For a moment skip the case where exactly two dice are alike and go on to three alike. There are just 6 ways because there are 6 ways for the red to fall and only 1 way for each of the others since they must match the red.

This means that there are 216 - 126 = 90 ways for them to fall two alike and one different. Let us check that directly. There are three main patterns that give two alike: red-green alike, red-blue alike, or green-blue alike. Count the number of ways for one of these, say red-green alike, and then multiply by three. The red can be thrown 6 ways, then the green 1 way to match, and the blue 5 ways to fail to match, or 30 ways. All told then we have 3 \times 30 = 90 ways, checking the result we got by subtraction.

We get the expected loss by weighting each loss by its probability and summing as follows:

\underbrace{\frac{120}{216}\times 0}_\text{none alike} + \underbrace{\frac{90}{216}\times \frac{1}{6}}_\text{2 alike}+\underbrace{\frac{6}{216}\times \frac{2}{6}}_\text{3 alike} = \frac{17}{216} \approx 0.079

Thus, you lose about 8% per play. Considering that a play might take half a minute and that government bonds pay you less than 4% interest for a year, the attrition can be regarded as fierce.

This calculation is for regular dice. Sometimes a spinning wheel with a pointer is used with sets of three numbers painted in segments around the edge of the wheel. The sets do not correspond perfectly to the frequencies given by the dice. In such wheels I have observed that the multiple payoffs are more frequent than for the dice, and therefore the expected loss to the bettor greater.
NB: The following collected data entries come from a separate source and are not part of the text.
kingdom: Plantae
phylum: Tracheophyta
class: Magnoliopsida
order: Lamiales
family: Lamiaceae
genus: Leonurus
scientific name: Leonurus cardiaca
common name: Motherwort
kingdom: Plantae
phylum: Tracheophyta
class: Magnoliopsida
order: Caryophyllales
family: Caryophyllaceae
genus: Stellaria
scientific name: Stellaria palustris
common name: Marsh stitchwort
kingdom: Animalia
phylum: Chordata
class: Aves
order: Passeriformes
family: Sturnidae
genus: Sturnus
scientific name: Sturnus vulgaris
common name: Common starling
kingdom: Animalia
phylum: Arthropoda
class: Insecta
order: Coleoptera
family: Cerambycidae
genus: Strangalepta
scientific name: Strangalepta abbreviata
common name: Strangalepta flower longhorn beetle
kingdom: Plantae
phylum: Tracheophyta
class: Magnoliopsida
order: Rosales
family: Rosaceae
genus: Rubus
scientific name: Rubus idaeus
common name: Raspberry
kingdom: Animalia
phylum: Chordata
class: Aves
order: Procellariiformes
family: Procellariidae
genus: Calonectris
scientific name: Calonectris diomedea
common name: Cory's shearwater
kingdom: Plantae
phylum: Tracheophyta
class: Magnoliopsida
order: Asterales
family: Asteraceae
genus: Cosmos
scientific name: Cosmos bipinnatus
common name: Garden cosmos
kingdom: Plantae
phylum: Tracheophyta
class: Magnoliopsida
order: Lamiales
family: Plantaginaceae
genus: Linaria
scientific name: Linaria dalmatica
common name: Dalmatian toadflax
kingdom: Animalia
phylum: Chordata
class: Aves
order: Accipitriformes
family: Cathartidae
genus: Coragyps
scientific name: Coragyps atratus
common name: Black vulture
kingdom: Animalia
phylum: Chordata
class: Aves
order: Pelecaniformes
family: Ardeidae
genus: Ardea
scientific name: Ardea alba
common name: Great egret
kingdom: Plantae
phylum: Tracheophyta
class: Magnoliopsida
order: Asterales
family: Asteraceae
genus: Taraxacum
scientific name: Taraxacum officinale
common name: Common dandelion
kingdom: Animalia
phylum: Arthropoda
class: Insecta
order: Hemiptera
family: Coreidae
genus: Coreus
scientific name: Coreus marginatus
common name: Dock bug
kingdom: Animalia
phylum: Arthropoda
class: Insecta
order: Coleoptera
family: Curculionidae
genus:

In a common carnival game, a player tosses a penny from a distance of about 5 feet onto the surface of a table ruled in 1-inch squares. If the penny (3/4 inch in diameter) falls entirely inside a square, the player receives 5 cents but does not get his penny back; otherwise, he loses his penny. If the penny lands on the table, what is his chance to win?

Solution:

When we toss the coin onto the table, some positions for the center of the coin are more likely than others, but over a very small square we can regard the probability distribution as uniform. This means that the proba­bility that the center falls into any
region of a square is proportional to the area of the region, indeed, is the area of the region divided by the area of the square. Since the coin is 3/8 inch in radius, its center must not land within 3/8 inch of any edge if the player is to win. This restriction generates a square of side 1/4 inch within which the center of the coin must lie for the coin to be in the square. Since the proba­bilities are proportional to areas, the probability of winning is \displaystyle \left( \frac{1}{4} \right)^2 = \frac{1}{16}. Of course, since there is a chance that the coin falls off the table altogether, the total probability of winning is smaller still. Also, the squares can be made smaller by merely thickening the lines. If the lines are 1/16 inch wide, the winning central area reduces the probability to \displaystyle \left( \frac{3}{16} \right)^{2} = \frac{9}{256} or less than \displaystyle \frac{1}{28}.

On the average, how many times must a die be thrown until one gets a 6?

Solution:

Let p be the probability of a 6 on a given trial. Then the probabilities of success for the first time on each trial are (let q = 1 - p):

The sum of the probabilities is

\begin{align*}
p+pq+pq^2+\ldots & = p\left( 1+q+q^2+\ldots \right) \\ \\
 & = \frac{p}{1-q} \\ \\
 & = \frac{p}{p} \\ \\
 & = 1
\end{align*}

The mean number of trials, m, is by definition,

m = p + 2pq + 3pq^2 + 4pq^3+ \ldots

Note that our usual trick for summing a geometric series works:

qm = pq + 2pq^2+3pq^3 + \ldots

Subtracting the second expression from the first gives

m-qm=p+pq+pq^2+\ldots

or

m\left( 1-q \right) = 1

Consequently,

mp=1

m=1/p

We see that p=1/6, and so m=6.

On the average, a die must be thrown 6 times until one gets a 6.